The misogynistic backlash against the BFSU student’s project “My Vagina Says” has proven that the online audience can also be a vigilante mob that reacts heavily against bolder demonstrations of female sexuality. When the photos went viral, they were first received with a wave of woman-hating comments targeting the girls' looks and sexuality. "Seeing their faces, I've lost all interests in their vaginas" said one netizen nicknamed @Taoist_Mua; another wrote "These ignorant grandstanding tarts" @Baohulvsejiayuan; “Wouldn’t having an orgasm be what they want the most?" asked @shuxingxingdebide. Many people retorted their action had nothing to do with female empowerment or seeking gender equality. Then the problem spilled out of cyberspace while, according to some of the girls, there were some furious parents calling the university to complain. “Some of the girls had their parents calling and shouting at them on the phone: Why do I have a daughter like you? You are so deviant! My boyfriend’s parents called him to ask what was wrong with me?” recalled Xu Zihua.
Unfortunately, the list of nasty comments outweighed messages of support, setting out a campaign of painful shame for these girls. Western feminists and activists have coined the term "slut-shaming" to describe group attacks on women that take place both online and offline and prevent women from being full and active participants in the digital world. Thanks to the shield of anonymity covering the online world, it is not possible to know how many insults actually came from men or women.
New terms, campaigns and commentary that are derogatory to women are not uncommon. Around March and April 2013, a new word Chinese word emerged on the Internet: the green tea bitch (绿茶婊).

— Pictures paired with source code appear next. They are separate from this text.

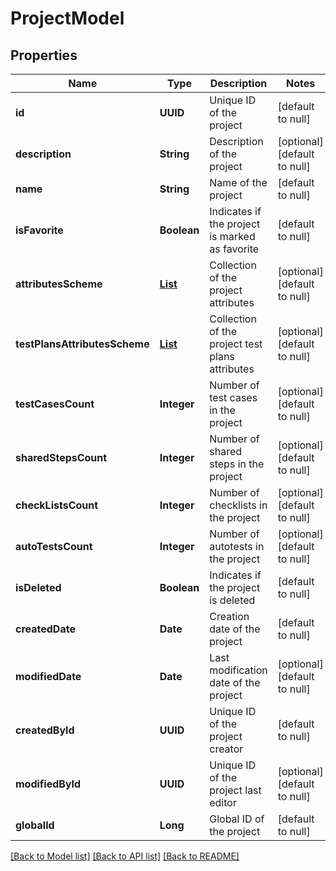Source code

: # ProjectModel
## Properties

| Name | Type | Description | Notes |
|------------ | ------------- | ------------- | -------------|
| **id** | **UUID** | Unique ID of the project | [default to null] |
| **description** | **String** | Description of the project | [optional] [default to null] |
| **name** | **String** | Name of the project | [default to null] |
| **isFavorite** | **Boolean** | Indicates if the project is marked as favorite | [default to null] |
| **attributesScheme** | [**List**](CustomAttributeModel.md) | Collection of the project attributes | [optional] [default to null] |
| **testPlansAttributesScheme** | [**List**](CustomAttributeModel.md) | Collection of the project test plans attributes | [optional] [default to null] |
| **testCasesCount** | **Integer** | Number of test cases in the project | [optional] [default to null] |
| **sharedStepsCount** | **Integer** | Number of shared steps in the project | [optional] [default to null] |
| **checkListsCount** | **Integer** | Number of checklists in the project | [optional] [default to null] |
| **autoTestsCount** | **Integer** | Number of autotests in the project | [optional] [default to null] |
| **isDeleted** | **Boolean** | Indicates if the project is deleted | [default to null] |
| **createdDate** | **Date** | Creation date of the project | [default to null] |
| **modifiedDate** | **Date** | Last modification date of the project | [optional] [default to null] |
| **createdById** | **UUID** | Unique ID of the project creator | [default to null] |
| **modifiedById** | **UUID** | Unique ID of the project last editor | [optional] [default to null] |
| **globalId** | **Long** | Global ID of the project | [default to null] |

[[Back to Model list]](../README.md#documentation-for-models) [[Back to API list]](../README.md#documentation-for-api-endpoints) [[Back to README]](../README.md)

As reported by Whats on Weibo, a website about trending topics on China’s biggest microblog site, netizens joined in a collective effort to formulate a suitable definition of what a ‘green tea bitch’ actually is. As a result, a short essay was composed – containing twenty-four different characteristics.
The Internet and microblogs are a double-edged sword, and it was quite clear that netizens are simultaneously keen on advocating for the general good, taking a peak at soft-pornography and policing the boundaries of gender behaviour.